The goal of this design is to develop a neural network acceleration card based on the PCIE interface, aimed at accelerating the digital recognition process of vehicle license plates. By integrating a high-performance neural network accelerator, the card will enable rapid processing of license plate localization, number segmentation, and recognition to meet the host's stringent requirements for real-time performance and accuracy.
This PCIE acceleration card is primarily intended for use in intelligent transportation systems, parking management systems, and vehicle monitoring systems. By enhancing the speed and accuracy of license plate recognition, these systems can achieve a higher degree of automation and improve user experience.
- Efficient Neural Network Accelerator: Utilizes CNN algorithms for license plate number recognition, featuring strong anti-interference capability and accurate recognition performance.
- Hardware Resource Optimization: Saves FPGA hardware resources and improves computational efficiency by reusing convolutional layers, simplifying the softmax layer, and employing dynamic fixed-point quantization technology.
- High-Speed PCIE Interface: Leverages the PCIE interface for high-speed data transmission between the host and the card, ensuring real-time performance requirements are met.

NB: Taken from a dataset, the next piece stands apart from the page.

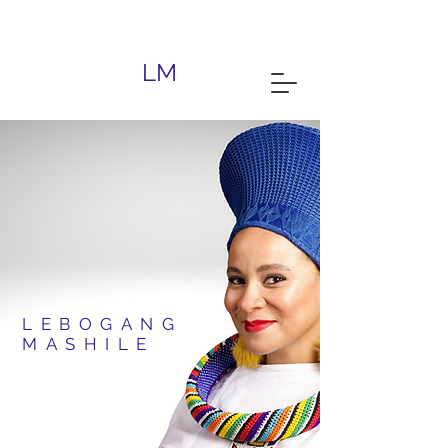
South African Writer | Lebomashile |
Gauteng
LM
LEBOGANG
MASHILE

- Modular Design: The system adopts a modular design, which facilitates future maintenance and functional expansion.
- Processing Speed: Recognition time for each license plate is under 20 ms.
- Resource Utilization: FPGA resource usage is controlled within a reasonable range, ensuring stable system operation.

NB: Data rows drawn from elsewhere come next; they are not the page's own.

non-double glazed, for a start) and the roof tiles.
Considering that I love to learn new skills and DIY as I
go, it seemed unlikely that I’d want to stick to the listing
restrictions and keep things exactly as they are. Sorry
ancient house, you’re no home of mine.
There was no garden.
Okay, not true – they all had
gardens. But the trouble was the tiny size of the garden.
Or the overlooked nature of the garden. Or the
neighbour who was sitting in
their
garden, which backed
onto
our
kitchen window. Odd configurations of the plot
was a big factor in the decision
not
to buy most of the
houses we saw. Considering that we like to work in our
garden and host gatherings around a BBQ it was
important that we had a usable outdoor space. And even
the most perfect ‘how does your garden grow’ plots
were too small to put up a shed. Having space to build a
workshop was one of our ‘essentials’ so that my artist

- Power Consumption: Overall power consumption is kept low to meet energy-saving requirements.
-
Optimization of Neural Network Accelerator:
The neural network accelerator is specially optimized for license plate recognition tasks, employing a two-stage pipelining approach in the convolutional kernels to increase recognition speed and accuracy. -
Hardware Resource Reuse:
Through the reuse of convolutional layer designs, FPGA hardware resources are effectively conserved. Given that two convolutional layers in the neural network are of similar size, hardware design allows for maximum reuse, saving hardware resources. Finally, 8-bit dynamic fixed-point quantization is applied to network parameters and intermediate calculations, addressing limitations of FPGA resources and slow floating-point computation speed while ensuring computational precision. -
Dynamic Fixed-Point Quantization:
This design employs 8-bit dynamic fixed-point quantization for network parameters and intermediate calculation results, solving issues with limited FPGA resources and slow floating-point calculations. In this implementation, 8-bit signed fixed-point numbers are used to quantify data. Since the dynamic range of fixed-point numbers is small and neural networks involve many multiply-accumulate operations, there is a risk of the accelerator's results exceeding the representation range of these fixed-point numbers, which could significantly affect the accuracy of the neural network model. To address this, a dynamic mechanism is introduced. When computing between two vectors, the decimal point position for each element in a vector is consistent, but the decimal positions of the two vectors can differ. After computation, the result is trimmed to 8 bits, and this trimming process is also dynamically configurable, allowing the decimal point position of the result to be set dynamically. -
Data Alignment in Computation Units:
Since 8-bit dynamic fixed-point numbers are used in this neural network computation, decimal positions may shift after multiplication and addition. In the computation of the next network layer, differences in decimal places between two fixed-point numbers can result in errors when values are summed. Thus, after completing calculations for one layer, the results need to be adjusted to align with the format of the fixed-point numbers used in the next layer’s weight data.